Russian officials also realized they needed a viable alternative. A long-standing facility at Plesetsk in the Arkhangelsk region catered mainly to military satellite launches, due to its northern latitude. Plans were hatched in the 1990s to build a new spaceport in the Amur region in the Far East: Vostochny.
With the growth in commercial-satellite launches, Russia capitalized on its reputation for reliable, low-cost rockets, garnering nearly $10 billion in revenue over the past 25 years, according to one estimate.
In 2015, the Russian space program, a mishmash of engineering studios, research laboratories, manufacturing facilities, and related operations, was reorganized and put under a single government entity: Roskosmos. A bombastic former deputy prime minister and ambassador to NATO, Dmitry Rogozin, was named director.
The U.S. space agency NASA had partnered with Roskosmos since the 1990s, and the two agencies worked side-by-side to build and operate the International Space Station. The Russian program got a further boost in 2011, when the United States grounded its space-shuttle fleet, forcing it to rely solely on Russian vehicles to get people and cargo back and forth to the station. NASA paid up to $100 million per ride.
Those launches all occurred at Baikonur.
Construction at Vostochny began in 2011. The project slid into a swamp of cost overruns and endemic corruption, with the costs now estimated at $7.6 billion and climbing. The first launch, a satellite, was delayed by one year until 2016; completion, set for 2018, has been pushed back repeatedly. Of the 10 successful launches conducted to date, none have been manned.

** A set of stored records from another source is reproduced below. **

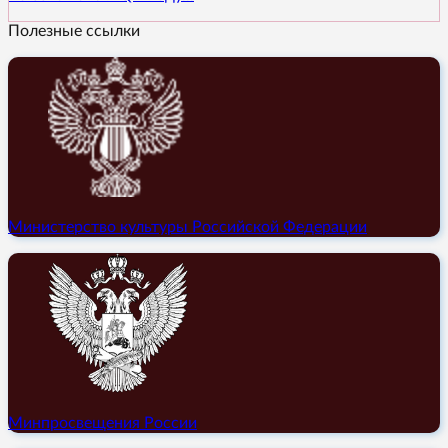
Полезные ссылки
Министерство культуры Российской Федерации
Минпросвещения России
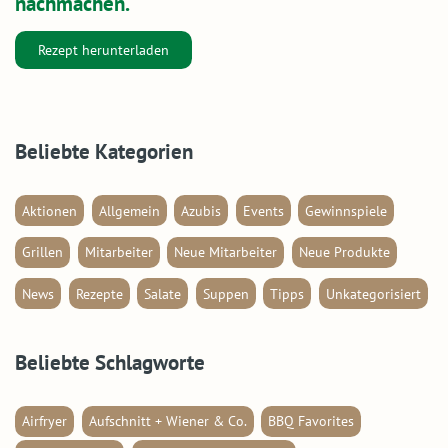
nachmachen.
Rezept herunterladen
Beliebte Kategorien
Aktionen
Allgemein
Azubis
Events
Gewinnspiele
Grillen
Mitarbeiter
Neue Mitarbeiter
Neue Produkte
News
Rezepte
Salate
Suppen
Tipps
Unkategorisiert
Beliebte Schlagworte
Airfryer
Aufschnitt + Wiener & Co.
BBQ Favorites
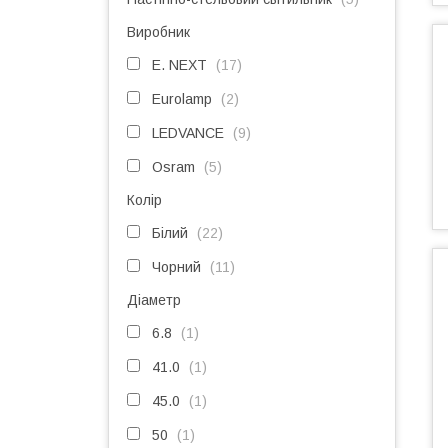
Виробник
E. NEXT
17
Eurolamp
2
LEDVANCE
9
Osram
5
Колір
Білий
22
Чорний
11
Діаметр
6.8
1
41.0
1
45.0
1
50
1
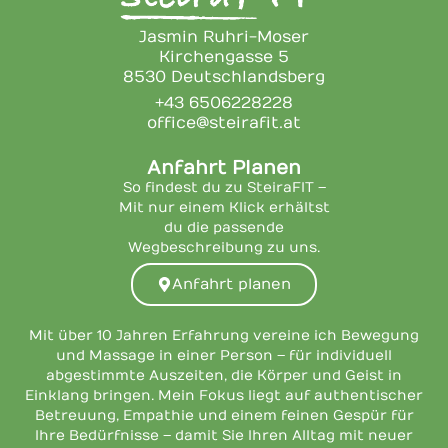
Jasmin Ruhri-Moser
Kirchengasse 5
8530 Deutschlandsberg
+43 6506228228
office@steirafit.at
Anfahrt Planen
So findest du zu SteiraFIT –
Mit nur einem Klick erhältst
du die passende
Wegbeschreibung zu uns.
Anfahrt planen
Mit über 10 Jahren Erfahrung vereine ich Bewegung
und Massage in einer Person – für individuell
abgestimmte Auszeiten, die Körper und Geist in
Einklang bringen. Mein Fokus liegt auf authentischer
Betreuung, Empathie und einem feinen Gespür für
Ihre Bedürfnisse – damit Sie Ihren Alltag mit neuer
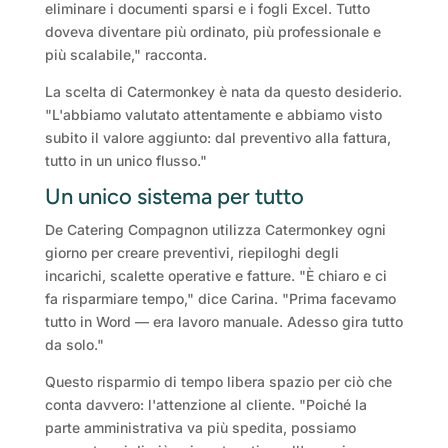
eliminare i documenti sparsi e i fogli Excel. Tutto
doveva diventare più ordinato, più professionale e
più scalabile," racconta.
La scelta di Catermonkey è nata da questo desiderio.
"L'abbiamo valutato attentamente e abbiamo visto
subito il valore aggiunto: dal preventivo alla fattura,
tutto in un unico flusso."
Un unico sistema per tutto
De Catering Compagnon utilizza Catermonkey ogni
giorno per creare preventivi, riepiloghi degli
incarichi, scalette operative e fatture. "È chiaro e ci
fa risparmiare tempo," dice Carina. "Prima facevamo
tutto in Word — era lavoro manuale. Adesso gira tutto
da solo."
Questo risparmio di tempo libera spazio per ciò che
conta davvero: l'attenzione al cliente. "Poiché la
parte amministrativa va più spedita, possiamo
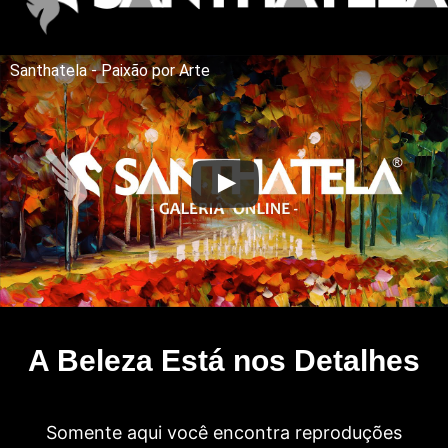
Santhatela - Paixão por Arte
A Beleza Está nos Detalhes
Somente aqui você encontra reproduções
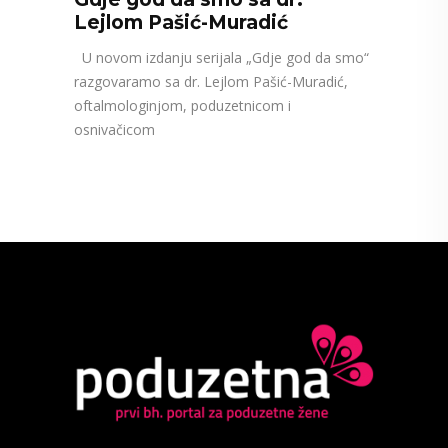
Lejlom Pašić-Muradić
U novom izdanju serijala „Gdje god da smo“
razgovaramo sa dr. Lejlom Pašić-Muradić,
oftalmologinjom, poduzetnicom i
osnivačicom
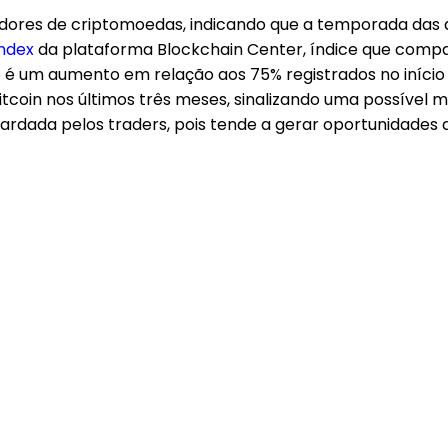
dores de criptomoedas, indicando que a temporada das al
Index
da plataforma Blockchain Center, índice que comp
que é um aumento em relação aos 75% registrados no iníci
itcoin nos últimos três meses, sinalizando uma possível 
uardada pelos traders, pois tende a gerar oportunidade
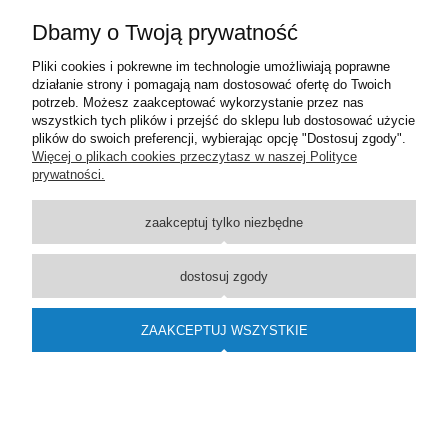
Dbamy o Twoją prywatność
Pliki cookies i pokrewne im technologie umożliwiają poprawne
działanie strony i pomagają nam dostosować ofertę do Twoich
potrzeb. Możesz zaakceptować wykorzystanie przez nas
wszystkich tych plików i przejść do sklepu lub dostosować użycie
plików do swoich preferencji, wybierając opcję "Dostosuj zgody".
GRZEJNIK ŁAZIENKOWY 810X600 CHROM
Więcej o plikach cookies przeczytasz w naszej Polityce
871,00 zł
prywatności.
DO KOSZYKA
zaakceptuj tylko niezbędne
dostosuj zgody
ZAAKCEPTUJ WSZYSTKIE
GRZEJNIK ŁAZIENKOWY 1610X400 CHROM
1 776,00 zł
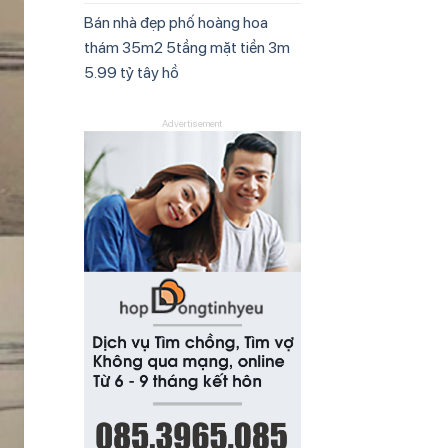
Bán nhà đẹp phố hoàng hoa
thám 35m2 5tầng mặt tiền 3m
5.99 tỷ tây hồ
Advertisement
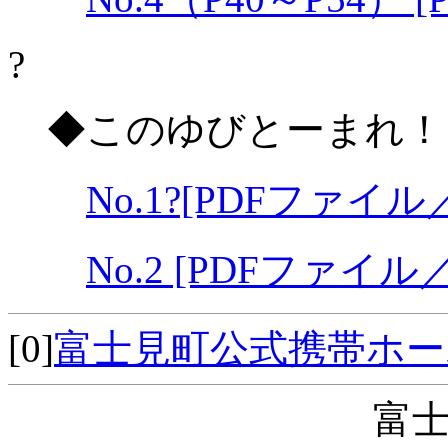
?
◆このゆびとーまれ！～
No.1?[PDFファイル／
No.2 [PDFファイル／
[0]
富士見町公式携帯ホ
富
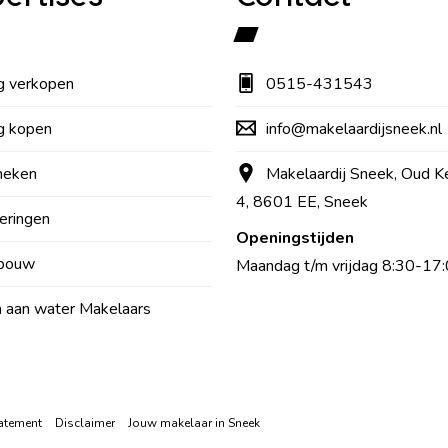
g verkopen
0515-431543
g kopen
info@makelaardijsneek.nl
heken
Makelaardij Sneek, Oud K
4, 8601 EE, Sneek
eringen
Openingstijden
bouw
Maandag t/m vrijdag 8:30-17:
aan water Makelaars
atement
Disclaimer
Jouw makelaar in Sneek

Dozens of people, meanwhile, have been investigated for embezzlement and theft. Workers have gone on strike at least once for unpaid wages.
In 2021, the top Russian auditor said that inspectors had turned up 30 billion rubles ($400 million) in financial irregularities at the agency in 2020.
A Star-Crossed Space Agency
After Russia seized Ukraine’s Crimean Peninsula in 2014, Western countries, including the United States, began placing sanctions on Russian companies and top officials.
Roskosmos’s reputation was further dented by a series of mishaps and misadventures, including a still-unexplained man-made hole found on a Russian-built module at the station, an emergency landing of crew members returning to Earth, and a scandal involving the demotion of a respected cosmonaut.